| WHAT TO PRODUCE |
Output the line that contains "qui est admis à l'hôpital Ramos Mejía, a" and each line after it in the listing, exactly as they appear, through the very last line.

(INFORMATION PROVIDED begins)

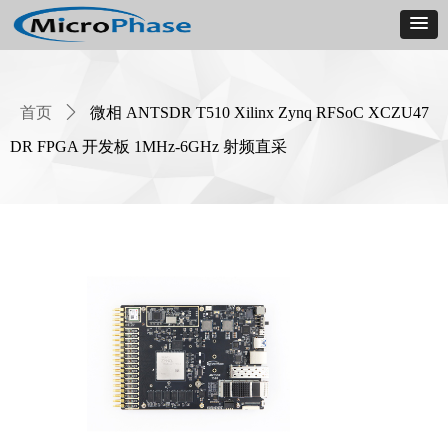
首页
ꄲ
微相 ANTSDR T510 Xilinx Zynq RFSoC XCZU47
DR FPGA 开发板 1MHz-6GHz 射频直采
Product
Details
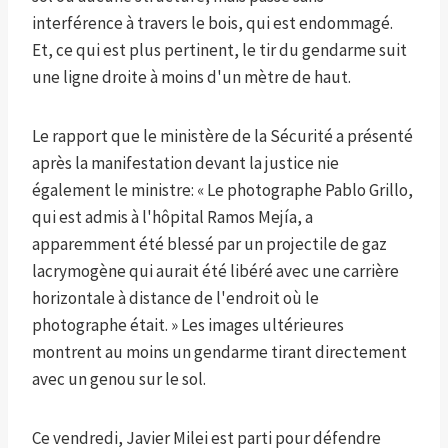
interférence à travers le bois, qui est endommagé.
Et, ce qui est plus pertinent, le tir du gendarme suit
une ligne droite à moins d'un mètre de haut.
Le rapport que le ministère de la Sécurité a présenté
après la manifestation devant la justice nie
également le ministre: « Le photographe Pablo Grillo,
qui est admis à l'hôpital Ramos Mejía, a
apparemment été blessé par un projectile de gaz
lacrymogène qui aurait été libéré avec une carrière
horizontale à distance de l'endroit où le
photographe était. » Les images ultérieures
montrent au moins un gendarme tirant directement
avec un genou sur le sol.
Ce vendredi, Javier Milei est parti pour défendre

(INFORMATION PROVIDED ends)

| EXPECTED OUTPUT |
qui est admis à l'hôpital Ramos Mejía, a
apparemment été blessé par un projectile de gaz
lacrymogène qui aurait été libéré avec une carrière
horizontale à distance de l'endroit où le
photographe était. » Les images ultérieures
montrent au moins un gendarme tirant directement
avec un genou sur le sol.
Ce vendredi, Javier Milei est parti pour défendre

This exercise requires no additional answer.